Khamenei memerintah sejak 1989, menggantikan Ruhollah Khomeini, dan mengubah Iran menjadi kekuatan pusat yang menentang Amerika Serikat dan Israel di seluruh Timur Tengah. Dia mendukung milisi sekutu dari Lebanon ke Irak dan Suriah, memperluas kekuasaan Garda Revolusi, dan mempertahankan otoritas tertinggi atas militer, peradilan, dan lembaga negara Iran. Para kritikus menuduhnya mengisolasi negara secara internasional dan menghancurkan perbedaan pendapat domestik dengan kekerasan.
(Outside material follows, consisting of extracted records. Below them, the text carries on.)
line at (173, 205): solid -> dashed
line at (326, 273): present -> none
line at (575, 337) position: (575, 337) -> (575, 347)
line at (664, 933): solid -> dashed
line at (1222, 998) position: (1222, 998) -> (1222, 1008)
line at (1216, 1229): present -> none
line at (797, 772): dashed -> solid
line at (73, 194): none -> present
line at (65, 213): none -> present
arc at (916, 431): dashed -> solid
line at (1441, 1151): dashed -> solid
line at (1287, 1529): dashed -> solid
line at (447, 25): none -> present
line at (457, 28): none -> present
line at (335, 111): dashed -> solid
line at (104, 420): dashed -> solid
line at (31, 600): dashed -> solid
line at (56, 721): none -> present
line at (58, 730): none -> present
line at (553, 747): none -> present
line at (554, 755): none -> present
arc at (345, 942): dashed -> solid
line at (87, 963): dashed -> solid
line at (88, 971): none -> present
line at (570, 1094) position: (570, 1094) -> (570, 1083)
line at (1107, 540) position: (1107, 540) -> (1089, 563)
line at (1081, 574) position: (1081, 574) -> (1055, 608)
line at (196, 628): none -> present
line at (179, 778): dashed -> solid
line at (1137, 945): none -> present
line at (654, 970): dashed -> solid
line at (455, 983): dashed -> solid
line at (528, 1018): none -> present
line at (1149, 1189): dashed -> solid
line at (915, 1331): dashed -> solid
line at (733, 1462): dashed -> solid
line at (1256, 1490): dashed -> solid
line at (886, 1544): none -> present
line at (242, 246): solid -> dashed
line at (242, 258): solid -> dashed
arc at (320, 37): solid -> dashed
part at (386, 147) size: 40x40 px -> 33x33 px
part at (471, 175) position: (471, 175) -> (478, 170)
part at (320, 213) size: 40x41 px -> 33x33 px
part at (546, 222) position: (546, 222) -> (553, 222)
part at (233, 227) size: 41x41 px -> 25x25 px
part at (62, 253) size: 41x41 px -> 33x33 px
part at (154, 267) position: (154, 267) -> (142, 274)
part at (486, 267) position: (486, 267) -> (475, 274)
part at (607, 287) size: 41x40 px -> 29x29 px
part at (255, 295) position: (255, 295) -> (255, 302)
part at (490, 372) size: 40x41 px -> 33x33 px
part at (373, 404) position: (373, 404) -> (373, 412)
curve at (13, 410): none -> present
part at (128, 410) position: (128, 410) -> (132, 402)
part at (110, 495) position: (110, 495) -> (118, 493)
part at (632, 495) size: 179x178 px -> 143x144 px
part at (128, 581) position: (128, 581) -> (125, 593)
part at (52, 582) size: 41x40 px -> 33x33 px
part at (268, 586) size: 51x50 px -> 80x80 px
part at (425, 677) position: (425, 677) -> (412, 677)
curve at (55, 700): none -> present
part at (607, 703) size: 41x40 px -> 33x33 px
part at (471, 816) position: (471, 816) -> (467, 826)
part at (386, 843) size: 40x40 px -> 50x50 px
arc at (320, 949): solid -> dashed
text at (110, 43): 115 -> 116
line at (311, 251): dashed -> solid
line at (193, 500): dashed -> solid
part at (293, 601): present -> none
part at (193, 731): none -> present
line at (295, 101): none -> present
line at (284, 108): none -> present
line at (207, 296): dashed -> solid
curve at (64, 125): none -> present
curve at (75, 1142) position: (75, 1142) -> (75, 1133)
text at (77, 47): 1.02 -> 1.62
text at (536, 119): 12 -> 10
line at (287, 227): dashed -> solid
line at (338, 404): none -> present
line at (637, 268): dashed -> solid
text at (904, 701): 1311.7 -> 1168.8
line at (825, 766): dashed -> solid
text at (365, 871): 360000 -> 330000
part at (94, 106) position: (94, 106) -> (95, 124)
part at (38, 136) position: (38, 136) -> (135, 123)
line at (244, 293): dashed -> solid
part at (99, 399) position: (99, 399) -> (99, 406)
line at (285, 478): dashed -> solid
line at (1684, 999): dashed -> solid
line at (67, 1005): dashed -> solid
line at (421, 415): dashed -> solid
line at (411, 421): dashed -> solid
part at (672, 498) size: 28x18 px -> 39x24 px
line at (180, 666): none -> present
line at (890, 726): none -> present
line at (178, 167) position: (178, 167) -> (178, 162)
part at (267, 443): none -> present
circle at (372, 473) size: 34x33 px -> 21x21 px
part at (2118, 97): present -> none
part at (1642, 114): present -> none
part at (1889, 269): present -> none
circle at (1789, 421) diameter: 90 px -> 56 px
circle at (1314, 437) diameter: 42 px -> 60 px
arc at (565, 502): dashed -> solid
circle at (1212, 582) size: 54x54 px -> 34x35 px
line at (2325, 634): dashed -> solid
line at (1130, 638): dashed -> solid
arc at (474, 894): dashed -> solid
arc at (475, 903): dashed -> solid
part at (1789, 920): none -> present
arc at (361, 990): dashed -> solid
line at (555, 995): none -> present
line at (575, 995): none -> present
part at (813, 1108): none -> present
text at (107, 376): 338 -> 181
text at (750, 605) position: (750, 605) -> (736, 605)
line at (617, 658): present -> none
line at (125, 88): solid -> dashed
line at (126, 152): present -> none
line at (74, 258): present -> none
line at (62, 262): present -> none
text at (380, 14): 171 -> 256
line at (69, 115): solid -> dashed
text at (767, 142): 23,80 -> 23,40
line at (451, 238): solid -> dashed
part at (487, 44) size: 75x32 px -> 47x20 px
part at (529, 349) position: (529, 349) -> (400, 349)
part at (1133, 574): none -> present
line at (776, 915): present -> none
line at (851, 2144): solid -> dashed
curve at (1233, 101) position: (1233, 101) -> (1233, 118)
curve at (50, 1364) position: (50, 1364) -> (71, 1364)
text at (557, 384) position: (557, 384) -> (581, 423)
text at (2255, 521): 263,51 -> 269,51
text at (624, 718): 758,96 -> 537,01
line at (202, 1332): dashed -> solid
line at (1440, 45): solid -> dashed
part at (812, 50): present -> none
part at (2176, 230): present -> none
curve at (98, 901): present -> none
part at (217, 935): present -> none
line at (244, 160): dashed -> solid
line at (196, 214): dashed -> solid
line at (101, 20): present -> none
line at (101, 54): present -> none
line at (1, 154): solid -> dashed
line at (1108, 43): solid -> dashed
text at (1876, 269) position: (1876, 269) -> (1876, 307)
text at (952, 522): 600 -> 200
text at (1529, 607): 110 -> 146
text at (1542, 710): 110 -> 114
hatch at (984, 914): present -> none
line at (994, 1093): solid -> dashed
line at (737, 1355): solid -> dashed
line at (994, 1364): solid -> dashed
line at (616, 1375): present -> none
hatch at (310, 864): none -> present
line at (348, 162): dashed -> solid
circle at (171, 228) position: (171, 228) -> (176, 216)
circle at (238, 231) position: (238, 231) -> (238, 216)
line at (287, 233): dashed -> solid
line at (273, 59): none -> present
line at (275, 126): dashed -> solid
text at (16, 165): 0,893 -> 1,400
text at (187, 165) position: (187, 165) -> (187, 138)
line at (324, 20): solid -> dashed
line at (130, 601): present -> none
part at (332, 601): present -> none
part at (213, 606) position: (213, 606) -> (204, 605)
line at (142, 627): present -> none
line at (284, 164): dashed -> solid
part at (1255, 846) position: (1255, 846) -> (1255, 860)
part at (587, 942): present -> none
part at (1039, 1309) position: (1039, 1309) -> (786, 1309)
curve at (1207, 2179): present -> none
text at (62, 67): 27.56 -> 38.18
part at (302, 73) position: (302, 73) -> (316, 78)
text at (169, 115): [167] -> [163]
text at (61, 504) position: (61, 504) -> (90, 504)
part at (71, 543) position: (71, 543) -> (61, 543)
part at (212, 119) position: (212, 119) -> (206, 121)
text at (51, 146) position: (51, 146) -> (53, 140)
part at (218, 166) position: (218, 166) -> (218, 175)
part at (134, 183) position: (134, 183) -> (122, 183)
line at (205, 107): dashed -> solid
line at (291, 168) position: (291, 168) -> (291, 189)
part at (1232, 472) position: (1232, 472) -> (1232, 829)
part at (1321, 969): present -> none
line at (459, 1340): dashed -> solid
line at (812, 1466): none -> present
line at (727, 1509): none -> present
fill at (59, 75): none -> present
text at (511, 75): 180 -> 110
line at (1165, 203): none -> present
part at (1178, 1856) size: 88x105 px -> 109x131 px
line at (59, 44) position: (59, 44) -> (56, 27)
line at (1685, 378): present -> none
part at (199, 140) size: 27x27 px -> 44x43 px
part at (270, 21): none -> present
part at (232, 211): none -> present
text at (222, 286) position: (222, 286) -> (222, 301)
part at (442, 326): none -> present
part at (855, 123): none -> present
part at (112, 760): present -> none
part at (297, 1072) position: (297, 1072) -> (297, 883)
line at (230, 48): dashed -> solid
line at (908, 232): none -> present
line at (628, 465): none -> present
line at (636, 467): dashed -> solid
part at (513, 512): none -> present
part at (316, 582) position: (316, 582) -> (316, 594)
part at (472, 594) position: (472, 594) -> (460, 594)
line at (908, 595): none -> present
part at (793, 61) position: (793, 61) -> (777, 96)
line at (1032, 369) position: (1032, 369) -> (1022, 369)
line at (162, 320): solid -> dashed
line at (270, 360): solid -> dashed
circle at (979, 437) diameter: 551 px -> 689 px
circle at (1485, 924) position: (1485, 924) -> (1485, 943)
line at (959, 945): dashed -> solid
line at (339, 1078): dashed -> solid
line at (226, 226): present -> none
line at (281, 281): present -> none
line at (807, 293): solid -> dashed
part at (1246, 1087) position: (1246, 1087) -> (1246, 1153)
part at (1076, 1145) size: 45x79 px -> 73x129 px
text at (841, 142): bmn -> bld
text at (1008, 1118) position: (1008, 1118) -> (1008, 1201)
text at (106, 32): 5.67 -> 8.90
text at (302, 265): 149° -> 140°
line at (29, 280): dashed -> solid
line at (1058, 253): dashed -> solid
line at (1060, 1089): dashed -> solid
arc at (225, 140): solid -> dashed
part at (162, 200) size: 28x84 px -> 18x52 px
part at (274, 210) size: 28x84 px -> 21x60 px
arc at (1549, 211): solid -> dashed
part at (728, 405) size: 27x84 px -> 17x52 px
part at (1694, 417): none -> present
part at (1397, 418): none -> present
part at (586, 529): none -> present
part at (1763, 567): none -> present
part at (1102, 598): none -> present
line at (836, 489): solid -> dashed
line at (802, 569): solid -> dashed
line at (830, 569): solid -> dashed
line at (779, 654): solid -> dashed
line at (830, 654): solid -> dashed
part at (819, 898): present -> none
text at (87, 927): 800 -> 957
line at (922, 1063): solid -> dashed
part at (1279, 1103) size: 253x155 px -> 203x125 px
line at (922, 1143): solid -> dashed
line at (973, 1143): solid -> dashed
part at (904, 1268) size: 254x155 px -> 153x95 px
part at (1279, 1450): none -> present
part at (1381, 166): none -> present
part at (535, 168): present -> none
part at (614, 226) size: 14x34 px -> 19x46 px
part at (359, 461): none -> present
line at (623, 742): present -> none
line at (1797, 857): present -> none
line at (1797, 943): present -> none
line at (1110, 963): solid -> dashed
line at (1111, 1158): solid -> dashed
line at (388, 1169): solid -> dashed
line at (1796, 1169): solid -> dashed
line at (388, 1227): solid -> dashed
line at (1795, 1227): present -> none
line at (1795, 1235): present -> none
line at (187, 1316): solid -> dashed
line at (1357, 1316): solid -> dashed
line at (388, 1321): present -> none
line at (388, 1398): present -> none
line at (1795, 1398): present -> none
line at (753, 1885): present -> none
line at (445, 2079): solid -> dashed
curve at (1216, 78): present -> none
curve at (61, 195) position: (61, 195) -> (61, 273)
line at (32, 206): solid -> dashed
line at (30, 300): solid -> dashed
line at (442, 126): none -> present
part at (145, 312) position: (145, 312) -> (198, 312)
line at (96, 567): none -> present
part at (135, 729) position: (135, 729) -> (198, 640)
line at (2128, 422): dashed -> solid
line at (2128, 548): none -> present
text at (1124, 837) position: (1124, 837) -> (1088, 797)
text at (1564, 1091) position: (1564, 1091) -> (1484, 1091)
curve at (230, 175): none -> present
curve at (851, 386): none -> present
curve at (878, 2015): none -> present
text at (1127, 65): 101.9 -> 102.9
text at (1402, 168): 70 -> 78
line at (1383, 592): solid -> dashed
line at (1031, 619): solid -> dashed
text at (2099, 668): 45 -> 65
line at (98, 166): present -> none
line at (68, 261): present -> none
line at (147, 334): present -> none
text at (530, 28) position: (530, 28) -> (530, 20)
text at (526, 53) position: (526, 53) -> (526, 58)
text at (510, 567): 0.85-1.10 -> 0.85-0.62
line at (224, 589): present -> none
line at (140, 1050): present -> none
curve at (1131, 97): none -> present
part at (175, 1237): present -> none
Selama masa jabatannya, ketegangan dengan Washington semakin dalam, terutama setelah Donald Trump menarik diri dari kesepakatan nuklir 2015 pada masa jabatan pertamanya. Khamenei menolak negosiasi yang akan membatasi pengayaan uranium dan mengecam apa yang dia sebut campur tangan Amerika. Kematiannya membuat Iran menghadapi ketidakpastian di luar negeri dan meningkatnya tekanan di dalam negeri, terutama di kalangan generasi muda yang frustrasi oleh kesulitan ekonomi dan penindasan politik.